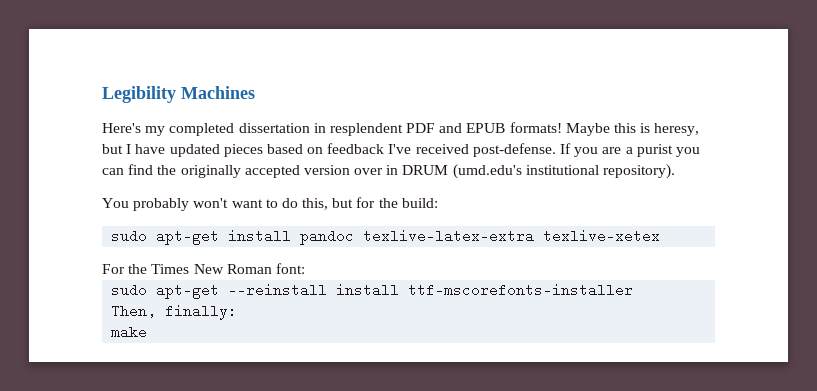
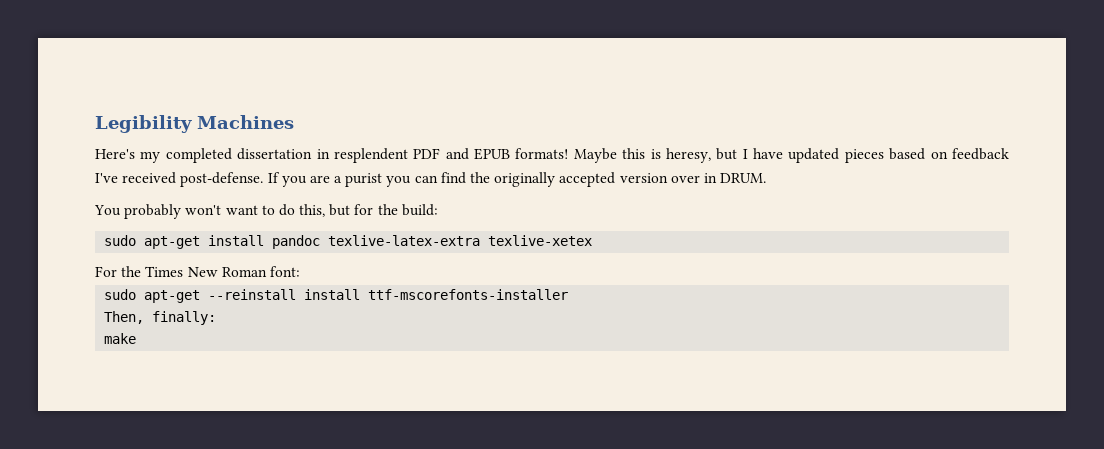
[402,164,676,179] DRUM (umd.edu's institutional repository). -> [720,173,767,183] DRUM.

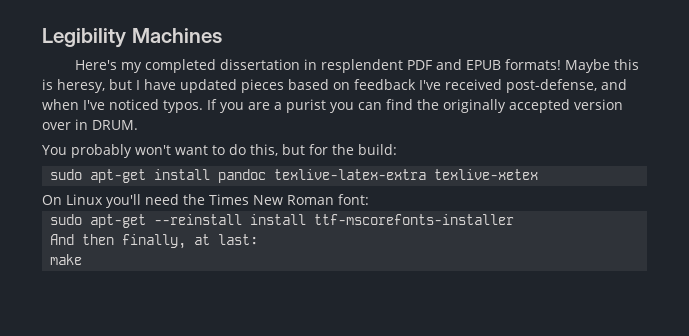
[180,172,264,187] post-defense. -> [506,79,627,93] [42,99,203,113] post-defense, and when I've noticed typos.
[95,266,117,277] For -> [42,194,179,208] On Linux you'll need
[104,311,217,325] Then, finally: -> [50,234,259,249] And then finally, at last:

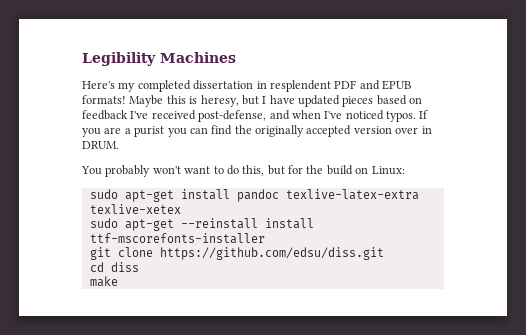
[358,144,397,155] build: -> [326,165,405,175] build on Linux:
[42,194,369,208] // On Linux you'll need the Times New Roman font: -> (181, 209) none
[50,234,259,249] And then finally, at last: -> [89,247,384,260] [89,262,139,272] git clone https://github.com/edsu/diss.git // cd diss

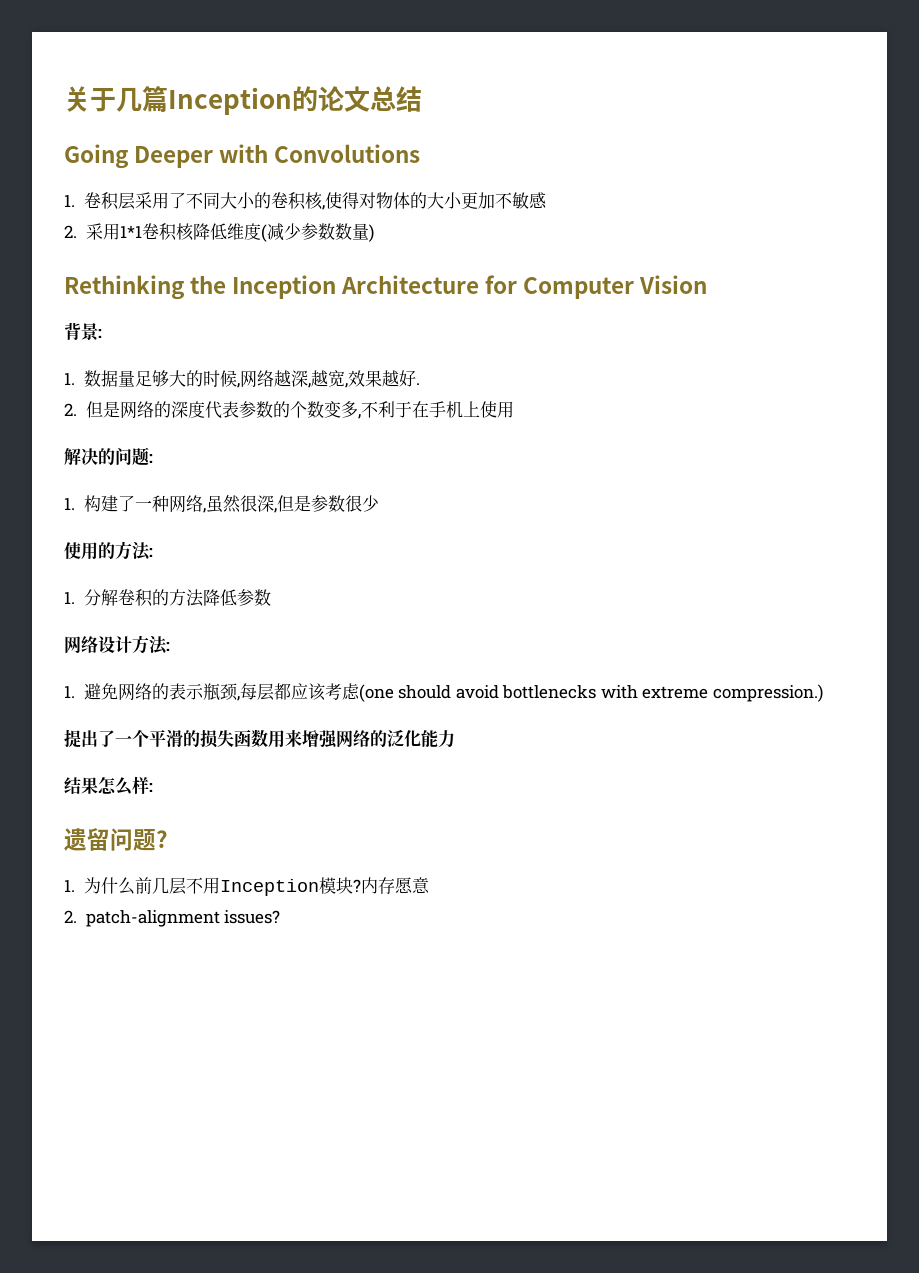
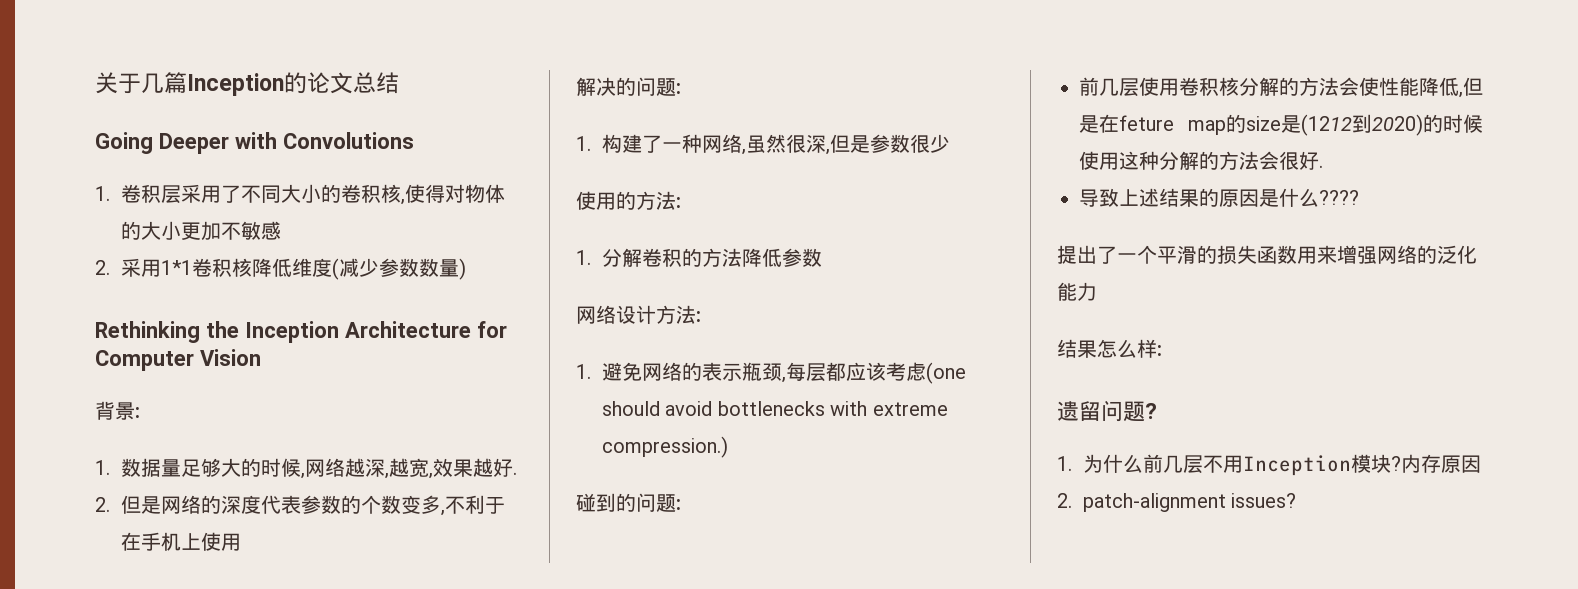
(824, 693) none -> [576,493,681,512] [1079,77,1483,98] [1079,114,1483,136] [1079,151,1323,170] [1079,188,1359,207] // 碰到的问题: // 前几层使用卷积核分解的方法会使性能降低,但是在feture map的size是(1212到2020)的时候使用这种分解的方法会很好. // 导致上述结果的原因是什么????
[394,877,430,894] 愿意 -> [1440,455,1481,473] 原因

• [Brief]
Copy exactly the lines from the first line of the records above through the line with "[358,144,397,155] build: ->", both included, and nothing else. Pictures stay out.

• [Answer space]
[402,164,676,179] DRUM (umd.edu's institutional repository). -> [720,173,767,183] DRUM.

[180,172,264,187] post-defense. -> [506,79,627,93] [42,99,203,113] post-defense, and when I've noticed typos.
[95,266,117,277] For -> [42,194,179,208] On Linux you'll need
[104,311,217,325] Then, finally: -> [50,234,259,249] And then finally, at last:

[358,144,397,155] build: -> [326,165,405,175] build on Linux:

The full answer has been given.